Meanwhile, the American New Left, concentrated on college and university campuses, was rapidly changing the country’s political culture. It was motivated by social injustices, the opposition to the war in Vietnam, and the civil rights movement in the segregationist South.
Starting with the April 1960 founding of the Fair Play for Cuba Committee, which supported the new Cuban revolution against attacks by the U.S. government, by the end of the decade the movement, much of it Marxist, was a major force in American life.
Students for a Democratic Society (SDS) was also created in 1960. Two years later its members met in Port Huron, Michigan and drafted the Port Huron Statement.
In it, SDS criticized American society and described how universities should be at the centre of activities to establish a “participatory democracy.” With the escalation of the Vietnam War, SDS grew rapidly and organized massive marches and “teach-ins” across the country.
There was also a much wider “counter-cultural” movement. On Aug. 15-18, 1969 about 400,000 people gathered in upstate New York for the Woodstock concert. Bob Dylan didn’t participate, but the lyrics to his 1964 song “The Times They Are a-Changing” summed up the spirit of the event. It indeed seemed that the “winds of change” were unstoppable.
No doubt, had people that year been asked what the world would look like 45 years later, many would have assumed, given the momentum unleashed in the decade, that by 2014 there would be human colonies on Mars (and maybe even farther in space), and that America would be governed by progressives who had introduced some form of socialist egalitarianism.
In fact the reverse happened.
Apollo 17 and was the sixth and last landing of humans on the Moon, in December 1972. There have been no humans there for 42 years now, let alone elsewhere in the solar system.
Even NASA’s space shuttle program ended in 2011, and so – irony of ironies – because America lost its own capacity to send people into space, the only way for its astronauts to get to and from the International Space Station is by way of the Russian Soyuz capsule and Russian rockets.
Meanwhile, the gap between the rich “one per cent” and everyone else is now at its widest in many decades. The wealthiest 10 per cent of Americans control more than three-quarters of all U.S. wealth and 80 per cent of all financial assets.
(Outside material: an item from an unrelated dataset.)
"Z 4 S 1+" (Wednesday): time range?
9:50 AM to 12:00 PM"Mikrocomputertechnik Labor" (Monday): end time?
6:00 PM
At the same time, median household income in 2013 was US$51,939, a full $4,497 less than before the recession.
The financial crisis led to millions of people being unable to pay their mortgages. There have now been approximately 5.2 million completed foreclosures by lending institutions across the U.S.
Not only is America not socialist, it has become a plutocracy, where money is now the mother’s milk of electoral politics.
The Center for Responsive Politics projected that $3.76 billion will have been spent on this year’s just-concluded midterm elections. Who provides these vast sums? Mostly, the very rich – and lawmakers are then beholden to them. Not exactly “participatory democracy!”
Communists used to brag that they were “on the right side of history.” Barack Obama has lately begun using the same phrase, when speaking about U.S. attempts to implement democracy in places like the Middle East.
But in fact, no one is either on the “right” or “wrong” side of “history,” as the Communists, who now barely exist, discovered. All we can be sure of is that “history” has its own trajectory, and we can’t predict its direction.